Mi amiga Marita me envía un mensaje donde me felicita por mi artículo de prensa al tiempo que me indica que conoció una nueva palabra, demiurgo. Su mensaje me deja varios días reflexionando sobre ese mundo tan extraño y a la vez cotidiano, como lo son el lenguaje y las palabras.
Pienso en los primeros tiempos cuando en la conquista y luego, la colonización de lo que hoy conocemos como Venezuela los españoles mantenían una especie de censura sobre el idioma. Había una práctica idiomática que usaban los blancos peninsulares y sus descendientes. Esa lengua regía la vida colonial y se registraba en los libros oficiales y también sagrados. Se recitaba en conventos y cabildos.
Pero también existía la otra lengua, esa de las orillas, que en boca de pardos, negros e indígenas, registraba la vida cotidiana y nombraba el asombro de un mundo que aparecía en la mirada, en los gestos, ademanes, y en la degustación, como en las primitivas tortas de erepa, también llamada areppa, de voz indígena.
A través de los siglos se ha ido construyendo una memoria cultural donde el ser venezolano y lo venezolano, encuentran su mayor y fundamental riqueza en la memoria de la oralidad.

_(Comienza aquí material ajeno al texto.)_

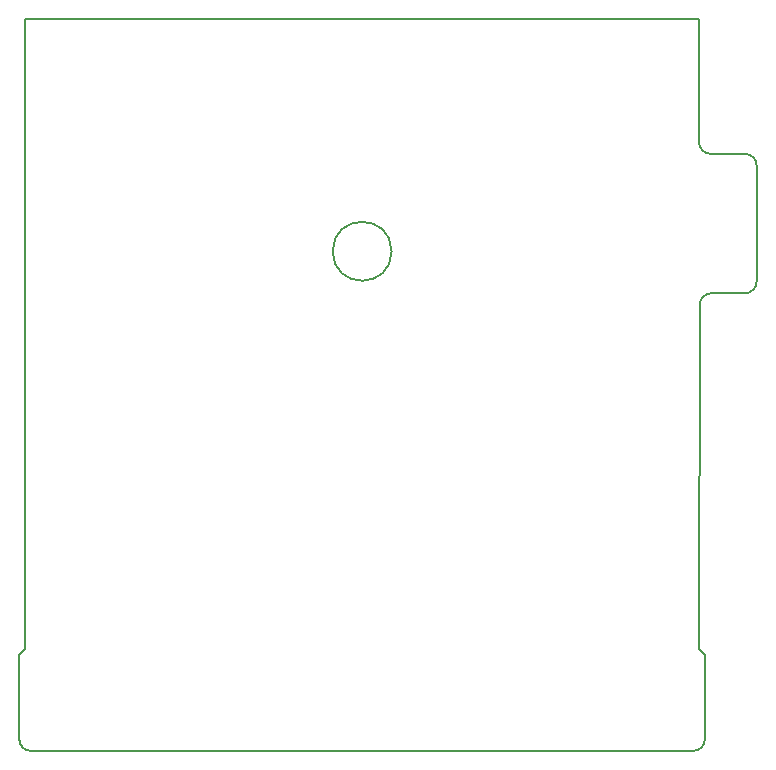
<source format=gm1>
G04 #@! TF.GenerationSoftware,KiCad,Pcbnew,8.0.2*
G04 #@! TF.CreationDate,2025-03-01T20:33:07+01:00*
G04 #@! TF.ProjectId,KungFuFlash2,4b756e67-4675-4466-9c61-7368322e6b69,1*
G04 #@! TF.SameCoordinates,Original*
G04 #@! TF.FileFunction,Profile,NP*
%FSLAX46Y46*%
G04 Gerber Fmt 4.6, Leading zero omitted, Abs format (unit mm)*
G04 Created by KiCad (PCBNEW 8.0.2) date 2025-03-01 20:33:07*
%MOMM*%
%LPD*%
G01*
G04 APERTURE LIST*
G04 #@! TA.AperFunction,Profile*
%ADD10C,0.150000*%
G04 #@! TD*
G04 APERTURE END LIST*
D10*
X133921500Y-122047000D02*
X133921500Y-129222500D01*
X133413500Y-68199000D02*
X133413500Y-78629000D01*
X133474895Y-92437890D02*
X133413500Y-121539000D01*
X107398770Y-87884000D02*
G75*
G02*
X102405230Y-87884000I-2496770J0D01*
G01*
X102405230Y-87884000D02*
G75*
G02*
X107398770Y-87884000I2496770J0D01*
G01*
X133921500Y-129222500D02*
G75*
G02*
X132969000Y-130175000I-952500J0D01*
G01*
X75882500Y-129222500D02*
X75882500Y-122047000D01*
X134413500Y-79629000D02*
G75*
G02*
X133413500Y-78629000I0J1000000D01*
G01*
X134413500Y-79629000D02*
X137303000Y-79629000D01*
X138303000Y-90440000D02*
G75*
G02*
X137303000Y-91440000I-1000000J0D01*
G01*
X137303000Y-79629000D02*
G75*
G02*
X138303000Y-80629000I0J-1000000D01*
G01*
X133474895Y-92437890D02*
G75*
G02*
X134474893Y-91439993I1000005J-2110D01*
G01*
X76390500Y-121539000D02*
X76390500Y-68199000D01*
X76835000Y-130175000D02*
G75*
G02*
X75882500Y-129222500I0J952500D01*
G01*
X138303000Y-80629000D02*
X138303000Y-90440000D01*
X75882500Y-122047000D02*
X76390500Y-121539000D01*
X137303000Y-91440000D02*
X134474893Y-91440000D01*
X132969000Y-130175000D02*
X76835000Y-130175000D01*
X76390500Y-68199000D02*
X133413500Y-68199000D01*
X133921500Y-122047000D02*
X133413500Y-121539000D01*
M02*

</source>
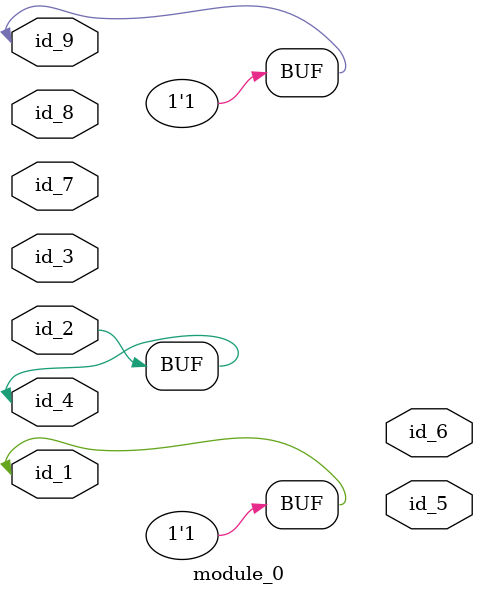
<source format=v>
`define pp_9 0
`define pp_10 0
`define pp_11 (  pp_12  ,  pp_13  )  0
module module_0 (
    id_1,
    id_2,
    id_3,
    id_4,
    id_5,
    id_6,
    id_7,
    id_8,
    id_9
);
  inout id_9;
  input id_8;
  input id_7;
  output id_6;
  output id_5;
  inout id_4;
  input id_3;
  input id_2;
  inout id_1;
  assign id_9 = id_1;
  assign id_4 = {1, id_2};
  assign id_9 = 1;
endmodule
`timescale 1ps / 1 ps `resetall

</source>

Esa fuerza inconmensurable de la oralidad es lo que hoy nos mantiene vivos. Ligados a un gusto por la tierra y sus riquezas naturales, de donde nos viene la sabia manera de mantener en la memoria el gusto por eso que nos permite abrazarnos alrededor de nuestro plato gastronómico por excelencia, la arepa.
Y la arepa es sinónimo de oralidad, de fogón, de cosa antigua pero al mismo tiempo presencia obligada en esta era de la alta tecnología y el ciberespacio.
Apenas hace un par de siglos entramos en la memoria escrita, en eso del lenguaje fijado en blanco y negro a través de la escritura.
Pero la memoria oral, esa de la palabra traslúcida, esplendorosa y sabia, ha sido por milenios nuestro otro pan, nuestra otra tortilla, que nos acompaña eternamente en la construcción y reconstrucción de nuestra ancestral historia cultural de las experiencias de nuestra cotidianidad.
A través de la oralidad boga un alma que traza nuestro destino común en la esencia de nuestro alimento primario. La arepa nutre el cuerpo pero a la vez nutre el alma porque es ostia que recibimos para comulgar-comunicar la íntima felicidad que es recuerdo ancestral.
El sabor de la arepa recuerda aquel que es piel de un dios incrustado en nuestro paladar. Por eso la cultura venezolana se degusta en sus sabores primarios, como la arepa. En ella existe la huella donde encontramos el camino a lo que hemos sido, somos y seremos. En ese círculo blanco con incrustaciones negras, cabemos todos.
Nuestra historia, nuestra cultura están resumidas en un grano de maíz, amasado con agua y sal de esto que nombramos arepa.
Hoy conocemos el poder de la historia cultural. A través del estudio de la vida cotidiana, conocemos e interpretamos los rasgos, detalles y maneras como nuestros antepasados transitaban las horas en su manera ordinaria de vivirlas. Esos instantes son destellos en la eterna manera de ser y sentir el gusto por la vida y sus entornos.
Y mientras reflexiono sobre las palabras, ninguna encuentro tan clara, pegajosa y oportuna para usar como gran demiurgo, que esta simpleza llamada arepa.
Olorosa a carbón y enmantequillada. Ora asada o también frita. Acompañada en nuestra pobreza con guarapo o guayoyo. También engalanada en su riqueza a lo reina pepiada, con jugo de fresa y hasta con vino tinto. En todas sus formas siempre visualizamos en su nombre la infinita presencia de una sencillez que será la marca eterna de la cultura venezolana, construida en su cotidiano trabajo de manos que amasan esta generosa existencia tan grandiosa de ser venezolanos.